This past week, President Donald Trump has stated online and to the press that he has the power to pardon himself.
“As has been stated by numerous legal scholars, I have the absolute right to PARDON myself, but why would I do that when I have done nothing wrong?” said Trump on Twitter. “In the meantime, the never-ending Witch Hunt, led by 13 very Angry and Conflicted Democrats (& others) continues into the midterms!”
This tweet came in the wake of a series of tweets made over the course of the week in which the President retweeted a statement which claimed that members of Special Counsel investigator Robert Mueller’s staff are involved with the Clinton Foundation.
Trump also went after the FBI for not informing him that Paul Manafort was under investigation, and claimed that Democrats colluded with Russia.
“I don’t think the president needs any advice on pardoning himself,” said Senate Majority Leader Mitch McConnell (R-Ky.). “He obviously knows that’s not something he would or should do.”
As far as the accuracy of the claim, there are legal scholars who say that this is true. Peter Ruckman, who before his death in March was a well-known political science professor at Rock Valley College in Rockford, Illinois, was one to back up this claim. However, there are also arguments against its legality which include a Department of Justice memorandum from August 5th, 1974.
The Department of Justice’s acting Assistant Attorney at the time, General Mary C. Lawton, said that if the memorandum were to be issued and discussed by judges, it would be entirely possible that they would support the constitutionality of presidential self-pardons, at least in general.
Article II, Section 2 of the Constitution of the United States says that the President “shall have the power to grant reprieves and pardons for offenses against the United States, except in cases of impeachment” which is largely considered to mean that the President can pardon anyone for crimes against the country up until it relates to ongoing impeach proceedings.
If President Trump pardons himself from possible charges relating to the Special Counsel investigation, it would impede attempts to discover the extents to which Russia interfered with the election but would not shut them down completely. The Special Counsel would continue the investigation at a state-level since presidential pardons only apply to federal crimes.
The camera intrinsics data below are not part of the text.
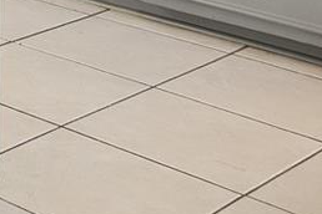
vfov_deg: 9.7
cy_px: -353
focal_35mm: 119
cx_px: -363
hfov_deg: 13.9
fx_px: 1064
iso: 320
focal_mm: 10
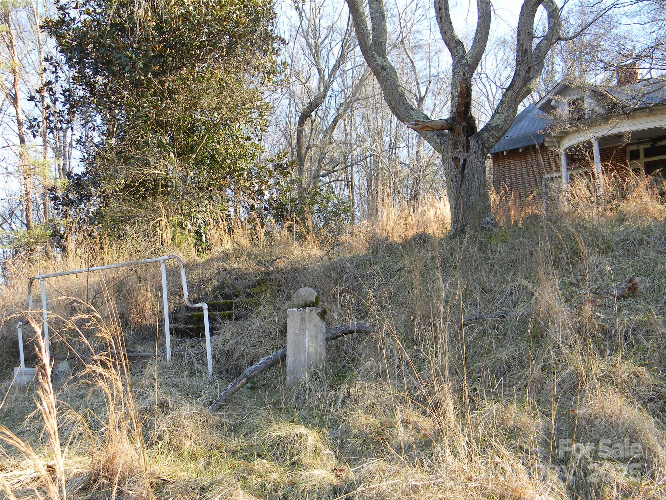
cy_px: 250
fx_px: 789
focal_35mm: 41
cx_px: 333
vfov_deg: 35.1
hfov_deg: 45.8
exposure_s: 1/83.4
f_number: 3.8
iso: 80
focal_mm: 7.3
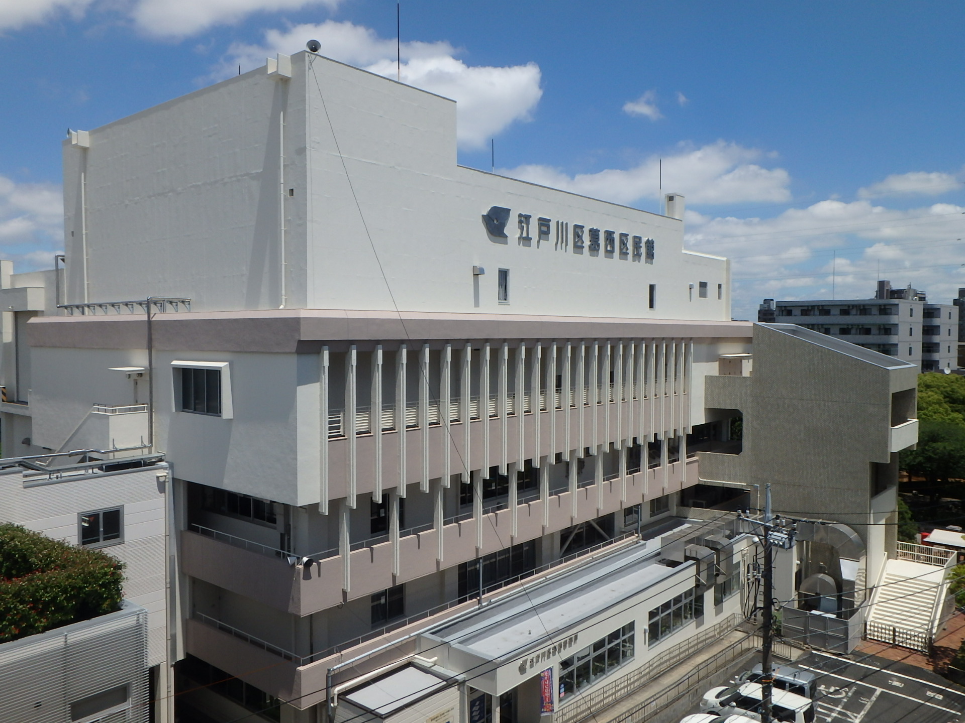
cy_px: 362
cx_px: 482
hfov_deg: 63.4
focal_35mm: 28
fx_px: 781
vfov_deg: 49.7
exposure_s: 1/640
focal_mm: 5
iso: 125
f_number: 7.3
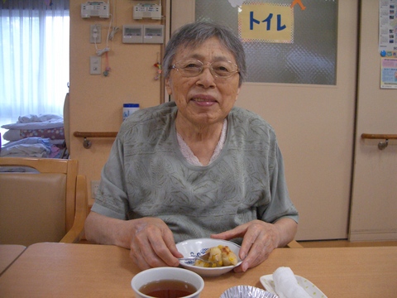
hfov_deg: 52.6
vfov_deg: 40.7
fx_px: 401
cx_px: 198
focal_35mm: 35
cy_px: 149
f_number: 2.6
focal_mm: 5.8
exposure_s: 1/60
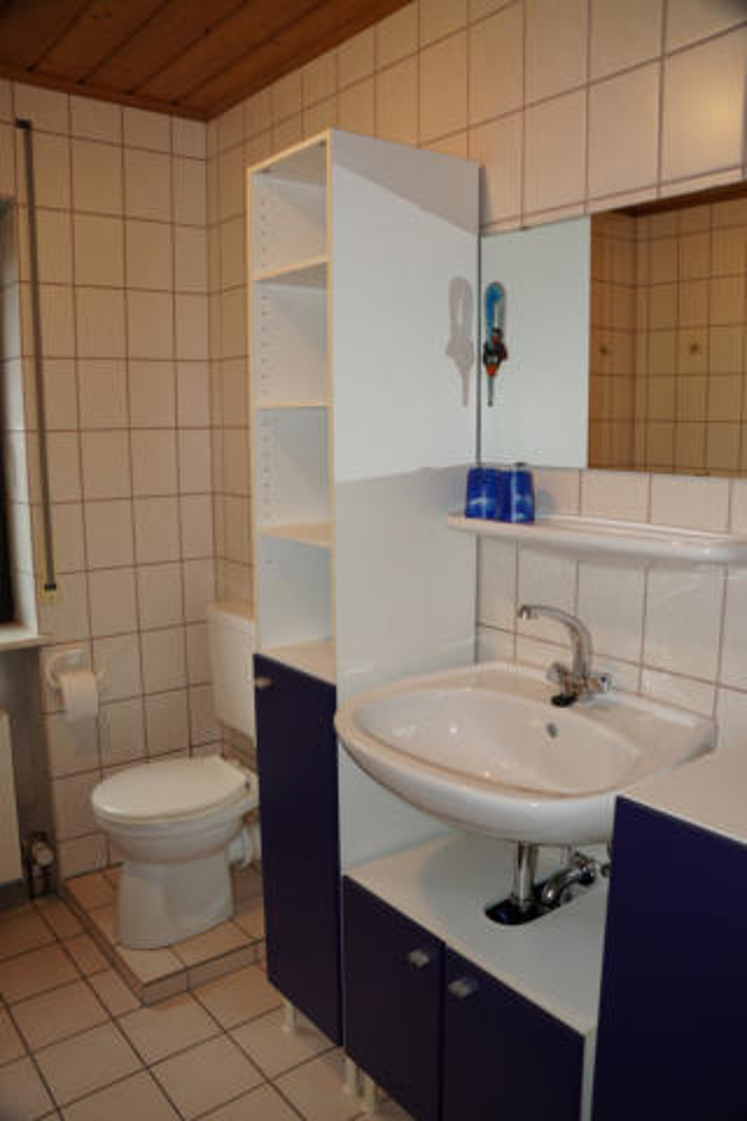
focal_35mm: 27
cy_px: 560
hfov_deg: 47.9
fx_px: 840
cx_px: 374
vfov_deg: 67.4
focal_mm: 18
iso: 320
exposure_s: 1/60
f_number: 3.5
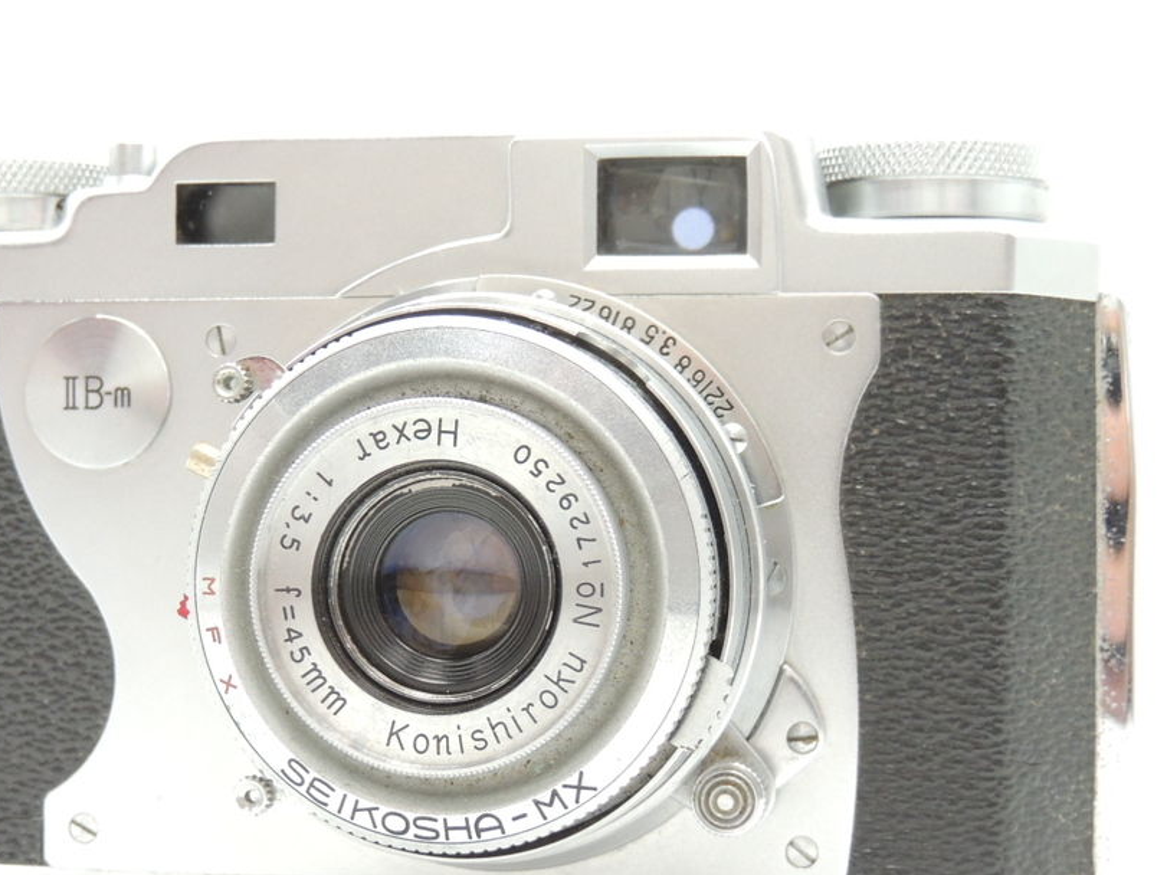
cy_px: 547
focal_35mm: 74
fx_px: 2494
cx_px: 430
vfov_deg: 19.9
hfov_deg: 26.2
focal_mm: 8.9
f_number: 3.6
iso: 400
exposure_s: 1/30
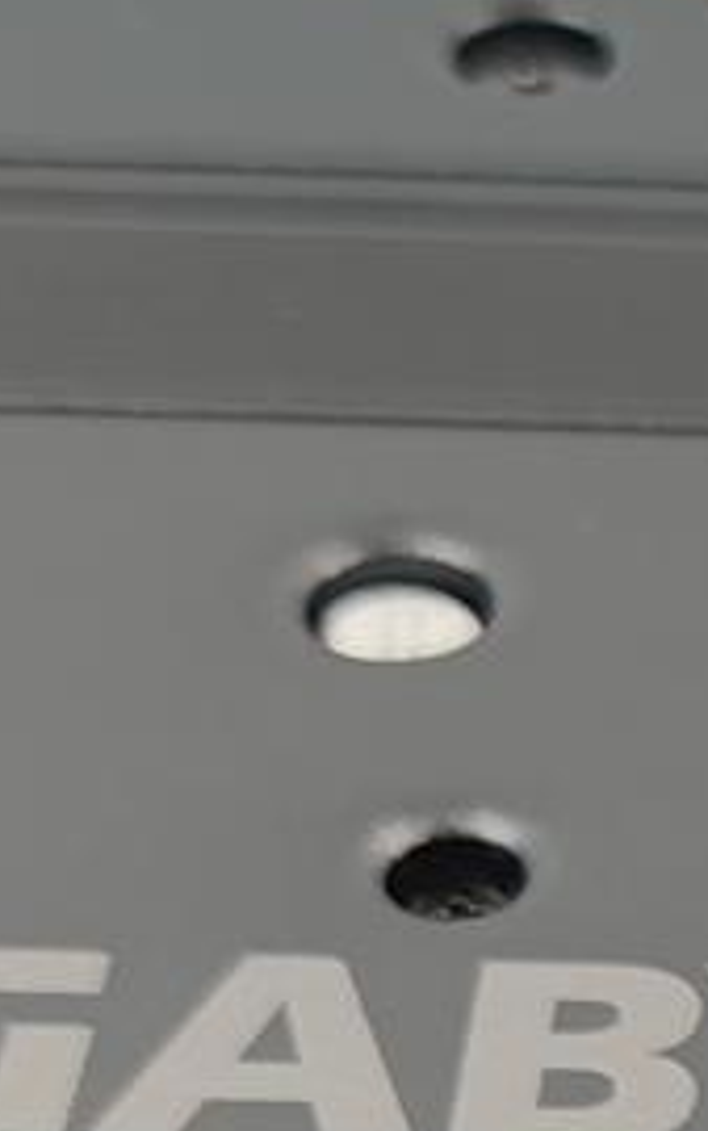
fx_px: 4533
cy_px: 1715
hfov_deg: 8.3
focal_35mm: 147
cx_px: 1567
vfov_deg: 13.4
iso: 73
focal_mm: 6.78
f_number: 1.85
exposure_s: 1/100
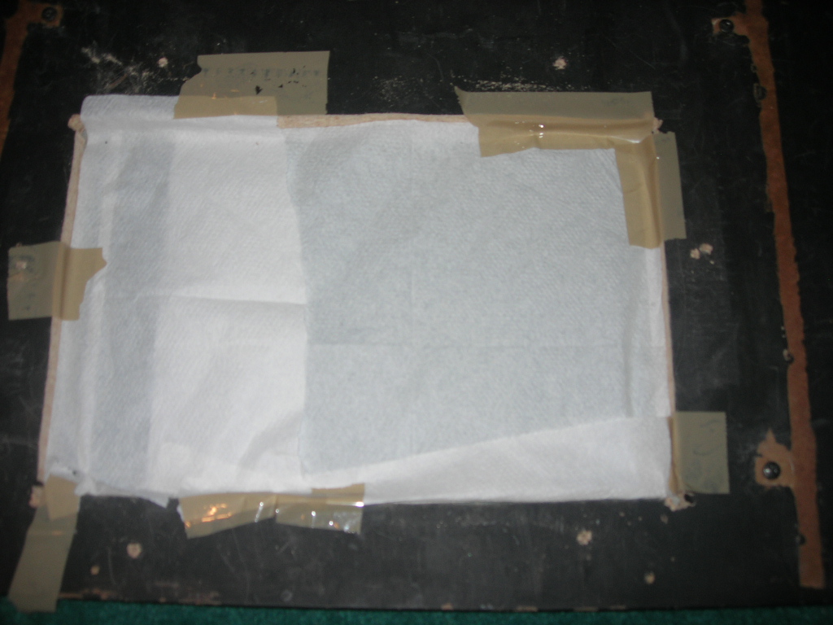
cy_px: 312
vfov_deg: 37.7
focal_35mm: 38
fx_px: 914
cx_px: 416
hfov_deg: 49.0
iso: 64
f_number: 2.8
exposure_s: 1/60.1
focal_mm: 7.8
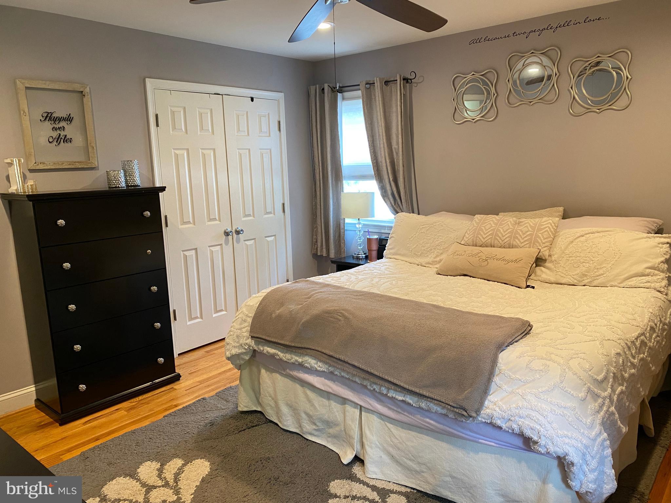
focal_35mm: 26
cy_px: 252
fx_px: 504
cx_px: 336
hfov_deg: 67.3
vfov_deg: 53.1
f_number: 1.8
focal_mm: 4.25
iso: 160
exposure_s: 1/60
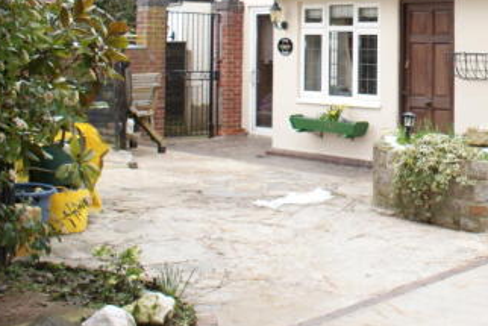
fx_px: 909
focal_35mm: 67
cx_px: 475
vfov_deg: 19.9
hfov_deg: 28.4
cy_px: 30
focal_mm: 22
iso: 100
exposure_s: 1/100
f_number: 4
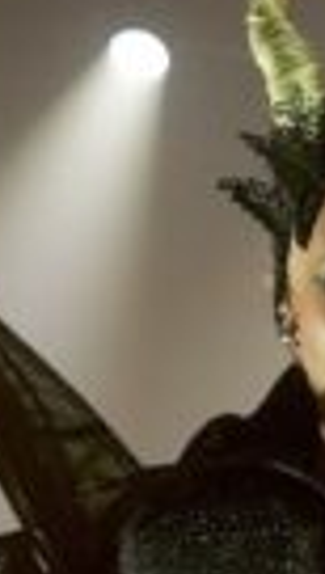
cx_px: 409
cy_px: 409
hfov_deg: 3.9
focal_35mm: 310
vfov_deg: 6.9
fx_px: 4725
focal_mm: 35
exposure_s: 1/160
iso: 1600
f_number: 4
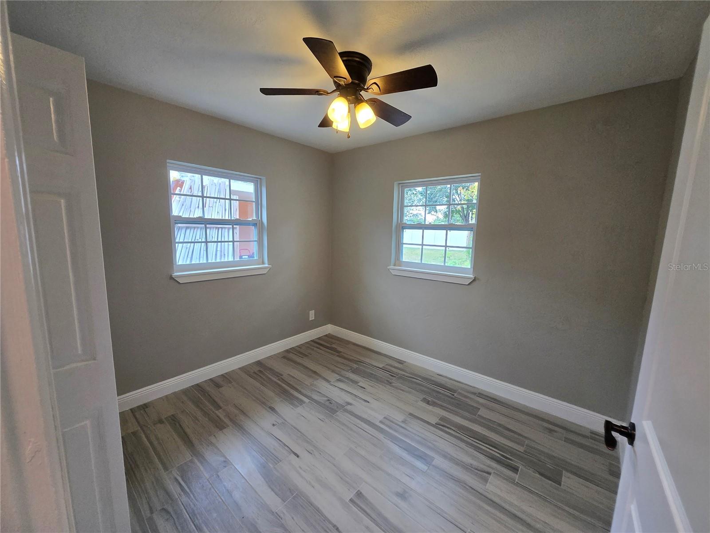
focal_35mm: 13
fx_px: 267
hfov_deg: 106.2
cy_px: 266
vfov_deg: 89.9
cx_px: 355
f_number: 2.2
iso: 100
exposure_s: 1/60
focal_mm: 1.7
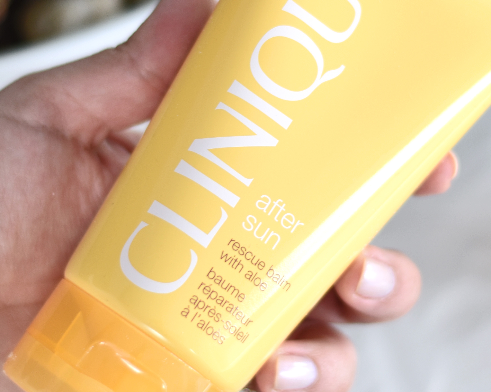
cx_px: 248
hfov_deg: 11.0
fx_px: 2558
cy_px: 159
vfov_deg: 8.8
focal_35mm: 176
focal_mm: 50
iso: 100
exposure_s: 1/80
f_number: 1.8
A presidential pardon could not leave the President immune to impeachment. Such a wildly unprecedented act like presidential self-pardoning could even be considered grounds to launch impeachment proceedings against him. However, if that were to take place, it would be hugely affected by the partisan composition of Congress at the time of the self-pardoning.
“I don’t know the technical answer to that question but I think obviously the answer is that he shouldn’t,” said Speaker Of The House Paul Ryan in a press conference. “And no one is above the law.”
The reaction from members of Congress has thus far been divided. Senator Susan Collins (R-Maine) hasn’t taken a side in whether or not this is constitutional but has spoken about her fears that this could cause a political crisis.
“A president pardoning himself would be an impeachable offense,” said House Minority Leader Nancy Pelosi in a Now This exclusive interview.